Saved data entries
= = =
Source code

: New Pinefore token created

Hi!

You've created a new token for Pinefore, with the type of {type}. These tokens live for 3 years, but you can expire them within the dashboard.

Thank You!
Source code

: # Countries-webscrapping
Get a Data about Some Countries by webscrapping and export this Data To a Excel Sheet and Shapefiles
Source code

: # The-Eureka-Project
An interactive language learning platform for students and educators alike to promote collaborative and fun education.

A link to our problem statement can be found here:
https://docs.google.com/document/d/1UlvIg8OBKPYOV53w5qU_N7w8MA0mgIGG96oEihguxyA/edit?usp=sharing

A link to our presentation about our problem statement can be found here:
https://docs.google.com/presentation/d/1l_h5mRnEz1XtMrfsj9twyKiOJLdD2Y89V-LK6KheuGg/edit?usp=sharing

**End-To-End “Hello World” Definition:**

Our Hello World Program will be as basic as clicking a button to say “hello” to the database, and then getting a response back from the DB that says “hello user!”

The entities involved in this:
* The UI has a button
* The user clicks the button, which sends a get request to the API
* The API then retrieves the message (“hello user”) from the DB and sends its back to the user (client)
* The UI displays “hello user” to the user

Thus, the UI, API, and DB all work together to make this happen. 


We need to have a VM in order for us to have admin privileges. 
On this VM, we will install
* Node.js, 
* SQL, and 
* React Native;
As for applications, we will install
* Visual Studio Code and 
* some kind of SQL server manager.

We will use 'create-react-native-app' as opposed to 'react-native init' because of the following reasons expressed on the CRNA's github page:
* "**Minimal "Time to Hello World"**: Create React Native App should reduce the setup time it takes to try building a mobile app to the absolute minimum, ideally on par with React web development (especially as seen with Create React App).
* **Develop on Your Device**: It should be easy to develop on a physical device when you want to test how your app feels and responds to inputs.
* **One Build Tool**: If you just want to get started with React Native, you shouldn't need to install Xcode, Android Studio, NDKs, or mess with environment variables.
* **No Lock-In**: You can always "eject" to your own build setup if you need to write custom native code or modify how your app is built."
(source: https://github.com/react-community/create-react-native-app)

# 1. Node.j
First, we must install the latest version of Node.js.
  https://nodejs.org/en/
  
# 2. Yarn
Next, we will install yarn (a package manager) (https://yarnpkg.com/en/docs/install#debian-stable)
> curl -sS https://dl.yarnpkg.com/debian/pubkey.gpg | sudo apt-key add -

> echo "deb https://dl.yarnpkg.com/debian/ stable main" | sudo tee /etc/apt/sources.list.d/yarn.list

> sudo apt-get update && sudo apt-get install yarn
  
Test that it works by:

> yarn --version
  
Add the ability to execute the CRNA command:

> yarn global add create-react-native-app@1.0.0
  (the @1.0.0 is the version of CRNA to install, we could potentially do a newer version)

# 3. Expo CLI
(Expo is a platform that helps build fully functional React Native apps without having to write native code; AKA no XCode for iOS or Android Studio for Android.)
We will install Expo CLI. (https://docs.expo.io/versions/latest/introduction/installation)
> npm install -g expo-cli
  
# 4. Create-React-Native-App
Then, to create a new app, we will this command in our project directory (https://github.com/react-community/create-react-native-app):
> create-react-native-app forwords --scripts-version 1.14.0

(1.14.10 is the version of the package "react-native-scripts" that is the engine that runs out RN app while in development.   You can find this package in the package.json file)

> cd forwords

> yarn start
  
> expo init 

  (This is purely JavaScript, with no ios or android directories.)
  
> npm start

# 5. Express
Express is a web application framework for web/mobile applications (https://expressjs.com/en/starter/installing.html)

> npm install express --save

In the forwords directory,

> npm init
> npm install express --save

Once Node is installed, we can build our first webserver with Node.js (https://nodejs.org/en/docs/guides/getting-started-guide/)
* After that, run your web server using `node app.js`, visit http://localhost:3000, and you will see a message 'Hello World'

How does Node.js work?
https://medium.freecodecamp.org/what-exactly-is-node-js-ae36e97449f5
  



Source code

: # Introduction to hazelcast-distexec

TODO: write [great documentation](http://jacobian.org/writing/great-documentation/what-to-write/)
= = =
DIRECTIONS FOR THIS TASK:
Every line in the records has to be written out again exactly.

EXERCISE RESPONSE:
Source code

: New Pinefore token created

Hi!

You've created a new token for Pinefore, with the type of {type}. These tokens live for 3 years, but you can expire them within the dashboard.

Thank You!
Source code

: # Countries-webscrapping
Get a Data about Some Countries by webscrapping and export this Data To a Excel Sheet and Shapefiles
Source code

: # The-Eureka-Project
An interactive language learning platform for students and educators alike to promote collaborative and fun education.

A link to our problem statement can be found here:
https://docs.google.com/document/d/1UlvIg8OBKPYOV53w5qU_N7w8MA0mgIGG96oEihguxyA/edit?usp=sharing

A link to our presentation about our problem statement can be found here:
https://docs.google.com/presentation/d/1l_h5mRnEz1XtMrfsj9twyKiOJLdD2Y89V-LK6KheuGg/edit?usp=sharing

**End-To-End “Hello World” Definition:**

Our Hello World Program will be as basic as clicking a button to say “hello” to the database, and then getting a response back from the DB that says “hello user!”

The entities involved in this:
* The UI has a button
* The user clicks the button, which sends a get request to the API
* The API then retrieves the message (“hello user”) from the DB and sends its back to the user (client)
* The UI displays “hello user” to the user

Thus, the UI, API, and DB all work together to make this happen. 


We need to have a VM in order for us to have admin privileges. 
On this VM, we will install
* Node.js, 
* SQL, and 
* React Native;
As for applications, we will install
* Visual Studio Code and 
* some kind of SQL server manager.

We will use 'create-react-native-app' as opposed to 'react-native init' because of the following reasons expressed on the CRNA's github page:
* "**Minimal "Time to Hello World"**: Create React Native App should reduce the setup time it takes to try building a mobile app to the absolute minimum, ideally on par with React web development (especially as seen with Create React App).
* **Develop on Your Device**: It should be easy to develop on a physical device when you want to test how your app feels and responds to inputs.
* **One Build Tool**: If you just want to get started with React Native, you shouldn't need to install Xcode, Android Studio, NDKs, or mess with environment variables.
* **No Lock-In**: You can always "eject" to your own build setup if you need to write custom native code or modify how your app is built."
(source: https://github.com/react-community/create-react-native-app)

# 1. Node.j
First, we must install the latest version of Node.js.
  https://nodejs.org/en/
  
# 2. Yarn
Next, we will install yarn (a package manager) (https://yarnpkg.com/en/docs/install#debian-stable)
> curl -sS https://dl.yarnpkg.com/debian/pubkey.gpg | sudo apt-key add -

> echo "deb https://dl.yarnpkg.com/debian/ stable main" | sudo tee /etc/apt/sources.list.d/yarn.list

> sudo apt-get update && sudo apt-get install yarn
  
Test that it works by:

> yarn --version
  
Add the ability to execute the CRNA command:

> yarn global add create-react-native-app@1.0.0
  (the @1.0.0 is the version of CRNA to install, we could potentially do a newer version)

# 3. Expo CLI
(Expo is a platform that helps build fully functional React Native apps without having to write native code; AKA no XCode for iOS or Android Studio for Android.)
We will install Expo CLI. (https://docs.expo.io/versions/latest/introduction/installation)
> npm install -g expo-cli
  
# 4. Create-React-Native-App
Then, to create a new app, we will this command in our project directory (https://github.com/react-community/create-react-native-app):
> create-react-native-app forwords --scripts-version 1.14.0

(1.14.10 is the version of the package "react-native-scripts" that is the engine that runs out RN app while in development.   You can find this package in the package.json file)

> cd forwords

> yarn start
  
> expo init 

  (This is purely JavaScript, with no ios or android directories.)
  
> npm start

# 5. Express
Express is a web application framework for web/mobile applications (https://expressjs.com/en/starter/installing.html)

> npm install express --save

In the forwords directory,

> npm init
> npm install express --save

Once Node is installed, we can build our first webserver with Node.js (https://nodejs.org/en/docs/guides/getting-started-guide/)
* After that, run your web server using `node app.js`, visit http://localhost:3000, and you will see a message 'Hello World'

How does Node.js work?
https://medium.freecodecamp.org/what-exactly-is-node-js-ae36e97449f5
  



Source code

: # Introduction to hazelcast-distexec

TODO: write [great documentation](http://jacobian.org/writing/great-documentation/what-to-write/)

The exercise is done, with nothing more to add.